Thursday, May 27, 2010

Watermelon and Ginger Smoothies, A Patient Delivery to Caticlan, and One Hell of a Marilyn Monroe Moment

Chapter 1: Watermelon and Ginger Smoothie

We can’t decide which is the more prominent flavor. The Watermelon or the Ginger. They are two entirely different species of food. One is a fruit. One is a root. Put them together and SHOOT! You got yourself one very perplexing smoothie.

Chapter 2: Patient Delivery Services and Sad, Sad Politics.
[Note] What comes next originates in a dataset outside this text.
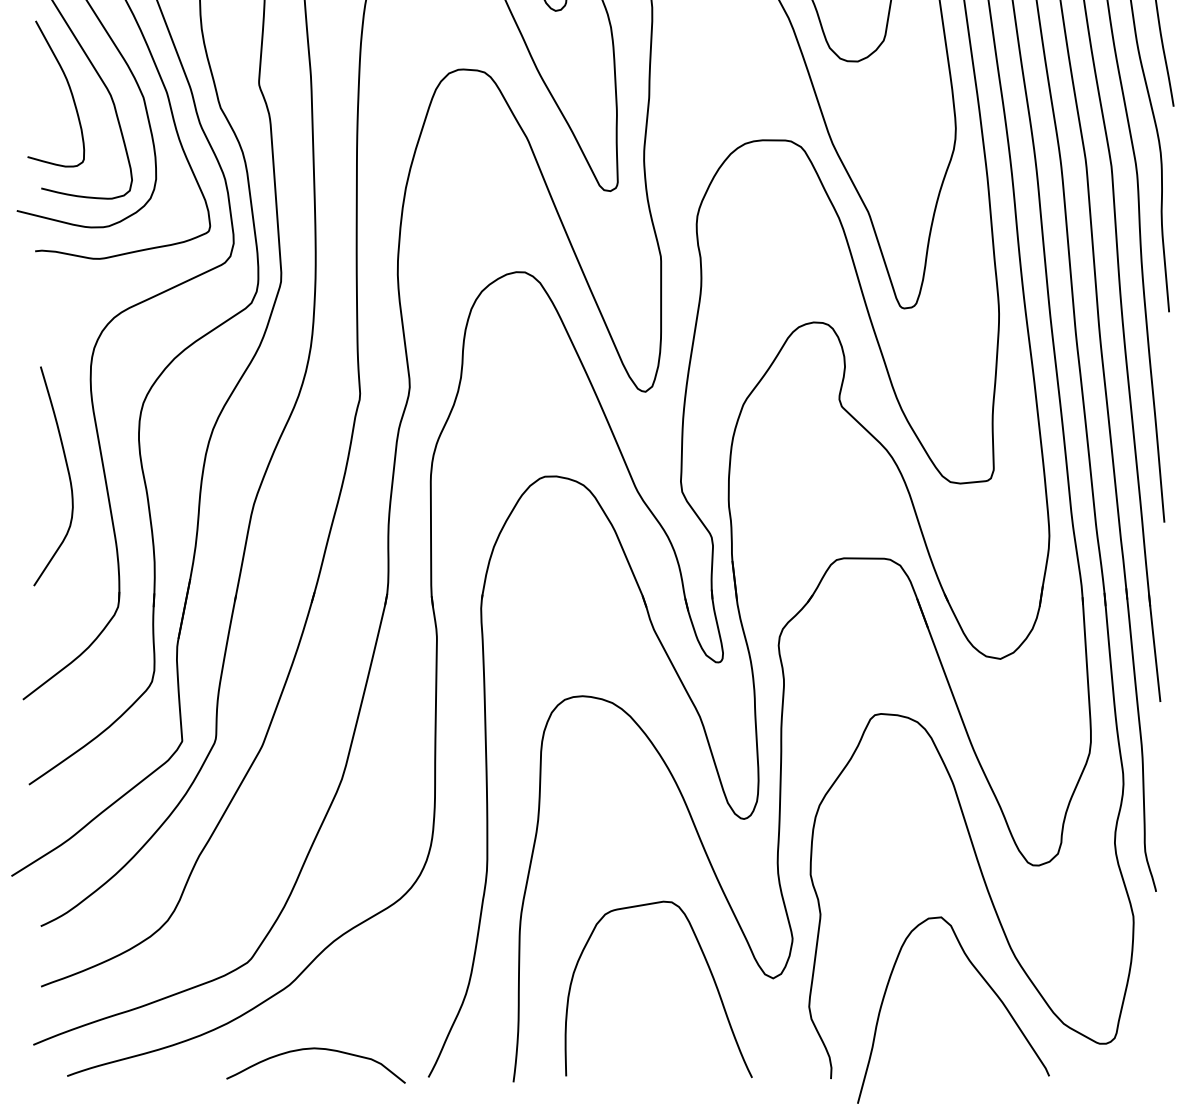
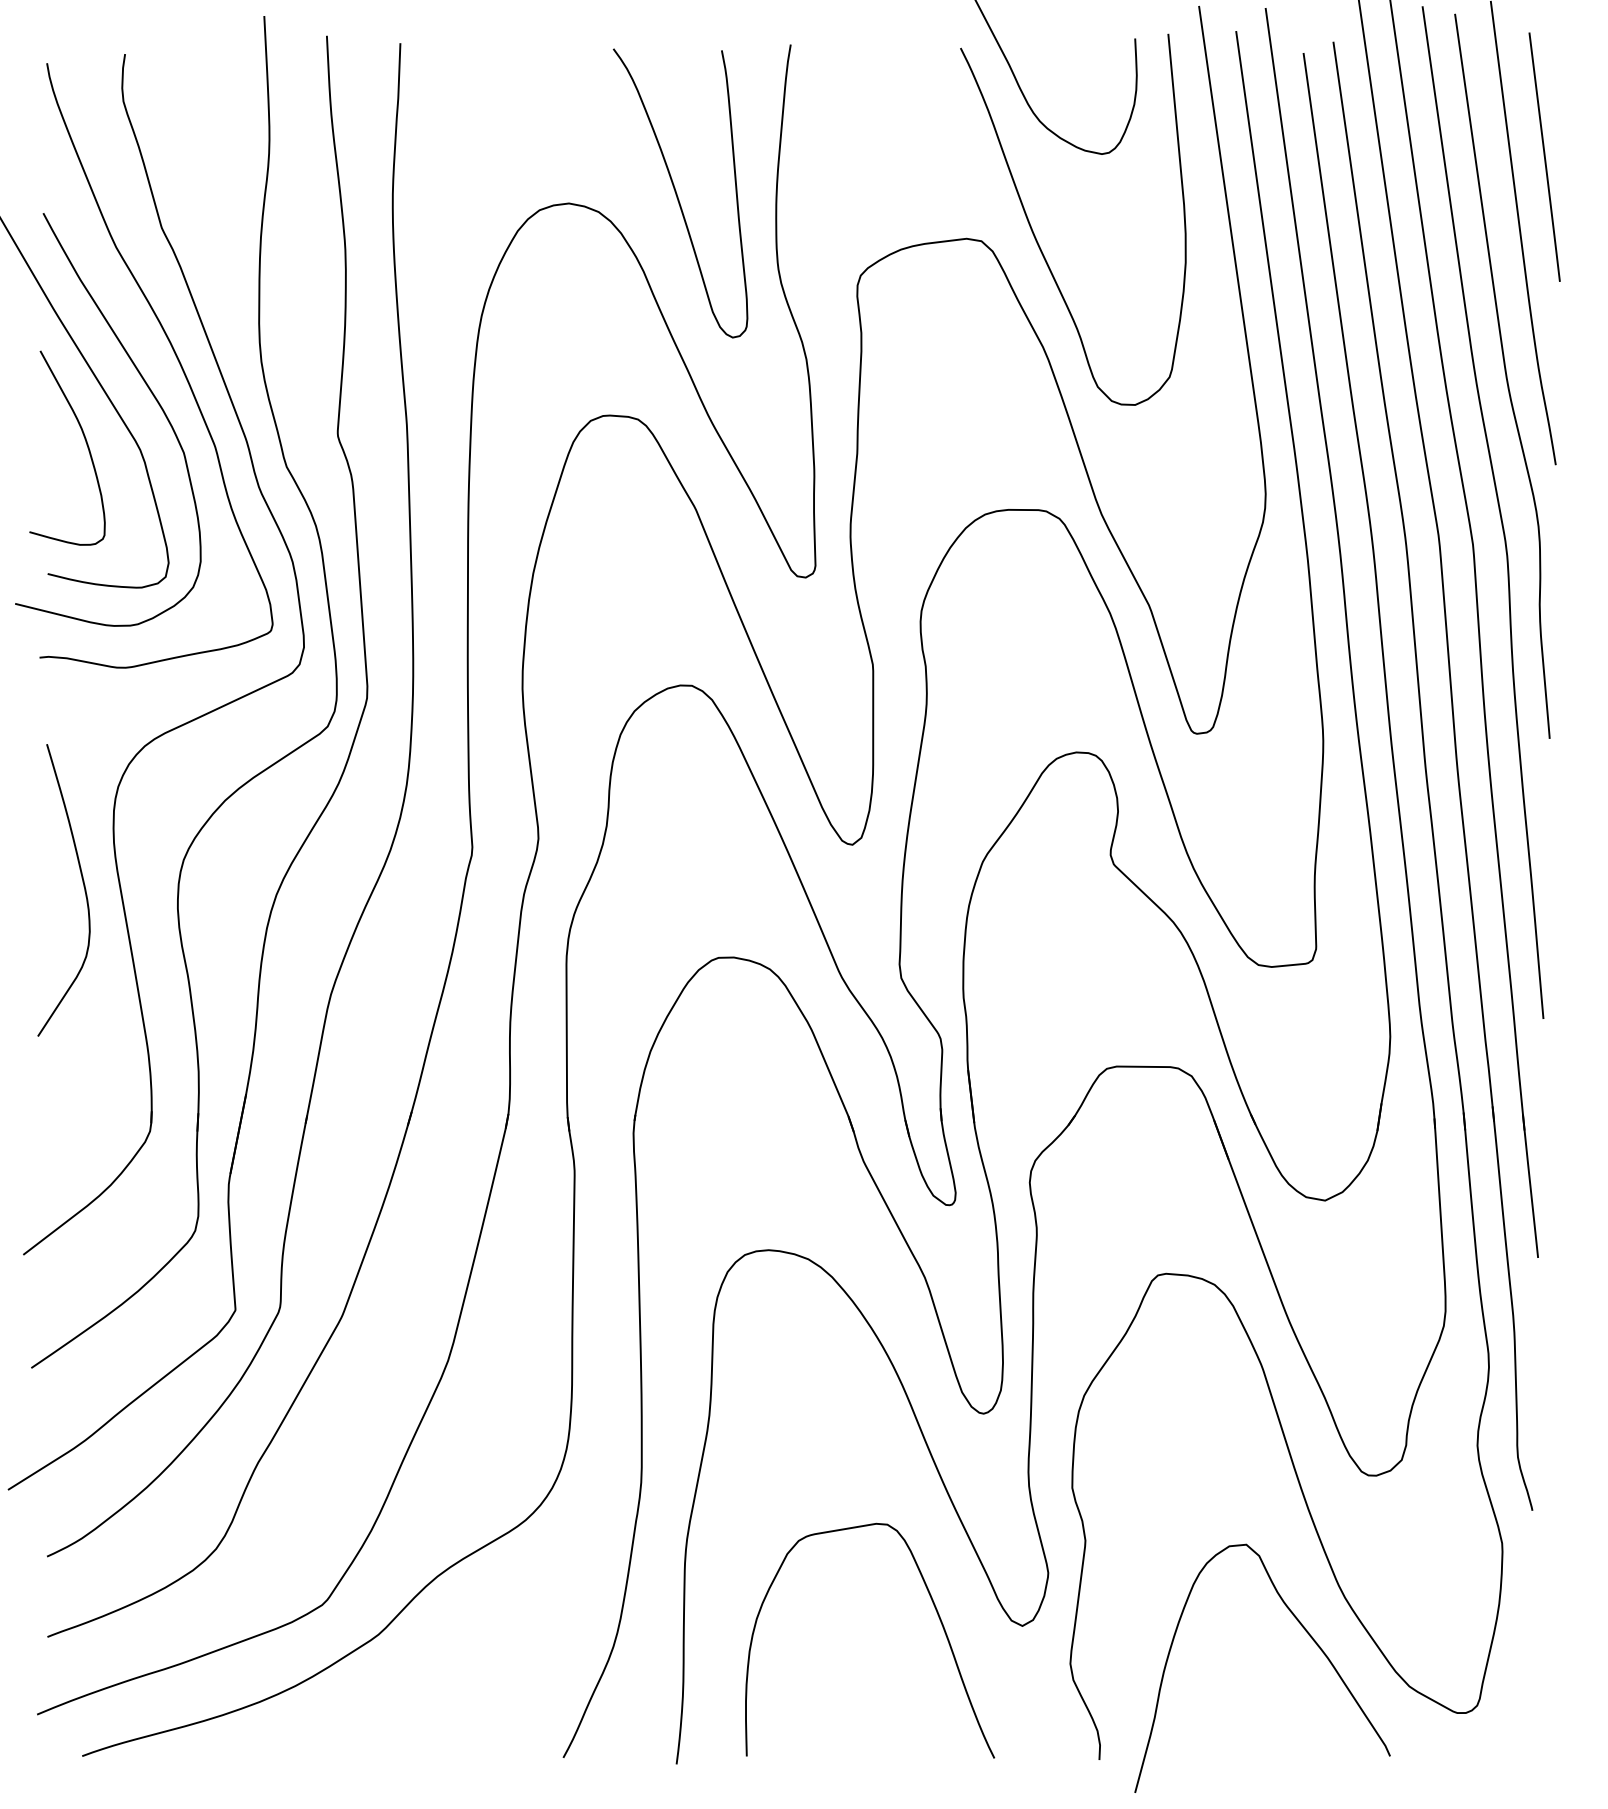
curve: (68, 474) -> (83, 887), moved
curve: (315, 1049) -> (413, 1720), removed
Transported a 55 year old man who was electrocuted down to his balls all the way to Caticlan. First on the floor of a police service vehicle to the port. Then on the roof of a passenger bangka under the mercy of the midday sun… They couldn’t get him through the door, so they hoisted him up the roof instead and hung his IV bottle on a pole next to the banderita. Like a flag. I mean, with all the five star hotels and foreigner-owned businesses in this island, there’s bound to be a lot of tax money coming in every year. If they refuse to upgrade the hospital services, shouldn’t there at least be a safer way to ferry patients accross the ocean?

This is why I’m allergic to politics. They make me wonder why in this world, a doctor has to worry about stuff like these. One minute you’re endorsed a patient with electrical burns, the next minute you’re endorsing a patient who’s nearly drowned… or heat-stroked his way to the next health facility. It just made me so mad… Somewhere out there, a foreign tourist is drinking red wine sold thrice its regular price, is eating a platter full of oysters imported all the way from Capiz (because I don’t believe there are any oyster harvests in the island…or any other seafood for that matter), sitting in a fine table with a spectacular beach view, and despite every dollar he pays, my patient, who has been living here all his life, in his hour of need, gets to experience what it’s like for a regular fish to be transformed into Uga.

It just made me so mad.

Chapter 3: A Marilyn Monroe Moment

On my way to Manang Irene’s Borloloy stall, a tray of macaroons from Goldilocks and a clutch purse with my essentials all bunched up in both my hands, and si Hanging Habagat nagpakahaso. Blew my skirt up my face just when I had no available hands to pull it back down. At least Marilyn looked sexy when she walked over that wind. I screamed on impulse and my companion did all he can to cover me up again, but it was just too late. Construction workers over at the Mango outlet. Hakwat-boys from the grocery store accross the street. Tricycle drivers slowing down, managing to cause traffic in the island’s main highway. And of course, my saving grace, a male companion to ward off obnoxious sneers and snide remarks…

For whatever its worth, I learned long ago never to wear granny panties under a blowable skirt…just in case ;)… things you never learn in med school.